Salah satunya, kata Dedi, masih menunggu hasil penegasan batas yang diajukan ke dua kepala daerah. Setelah itu, baru akan diajukan ke Kementerian Dalam Negeri (Kemendagri) untuk dilakukan revisi atas Permendagri Nomor 119 Tahun 2022 Tentang Batas Daerah Kabupaten Simalungun dengan Kota Pematang Siantar Provinsi Sumatra Utara.
"Untuk saat ini kita menunggu hasil tembusan yang kami berikan pemerintah provinsi, jika rekomendasi sudah dikeluarkan dari mereka, penandatanganan antarkepala daerah akan segera dilakukan, tahapannya masih panjang," katanya kepada PARBOABOA.
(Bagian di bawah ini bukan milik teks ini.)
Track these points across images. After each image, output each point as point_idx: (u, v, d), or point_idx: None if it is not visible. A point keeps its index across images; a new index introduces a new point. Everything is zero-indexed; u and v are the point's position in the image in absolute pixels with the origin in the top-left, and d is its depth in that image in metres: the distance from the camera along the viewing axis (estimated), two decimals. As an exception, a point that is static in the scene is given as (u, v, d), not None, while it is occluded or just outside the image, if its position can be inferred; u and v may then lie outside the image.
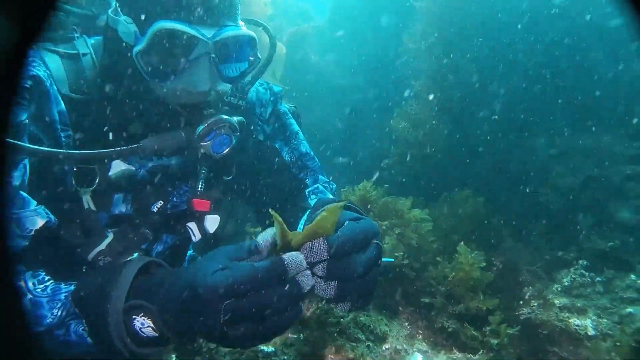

Jika Raperda RTRW disahkan, kata Dedi, Pemko Pematang Siantar akan memberikan ruang untuk investasi pada sektor seperti kawasan hortikultura, perkebunan, perdagangan dan jasa, serta kawasan permukiman, perkantoran dan pendidikan.
Namun, lanjut dia, Pemko Pematang Siantar tidak akan melakukan pembiaran terhadap kawasan yang dianggap tidak produktif, dikarenakan akan menjadi kawasan permukiman atau perdagangan dan jasa.
"Lain halnya pada kawasan hortikultura yang produktif, kami masukkan pada status LP2B (Lahan Pertanian Pangan Berkelanjutan). Namun kalau sudah disahkan, maka kawasan yang menerima status tersebut tidak boleh beralih fungsi," imbuh Dedi Idris Harahap.
Sebelumnya, Data Badan Pusat Statistik (BPS) menyebut, luas lahan pertanian dan sawah di Pematang Siantar berkurang setiap tahunnya. Jika dirinci, pada 2022, lahan pertanian seluas 2.155 hektare, menurun dibandingkan 2021 seluas 2.483 hektare dan pada 2020 seluas 2.391 hektare.
Beberapa penyebabnya yaitu maraknya pembangunan properti atau real estate di Pematang Siantar. Sebagian besar dari pembangunan perumahan itu dilakukan di atas lahan pertanian.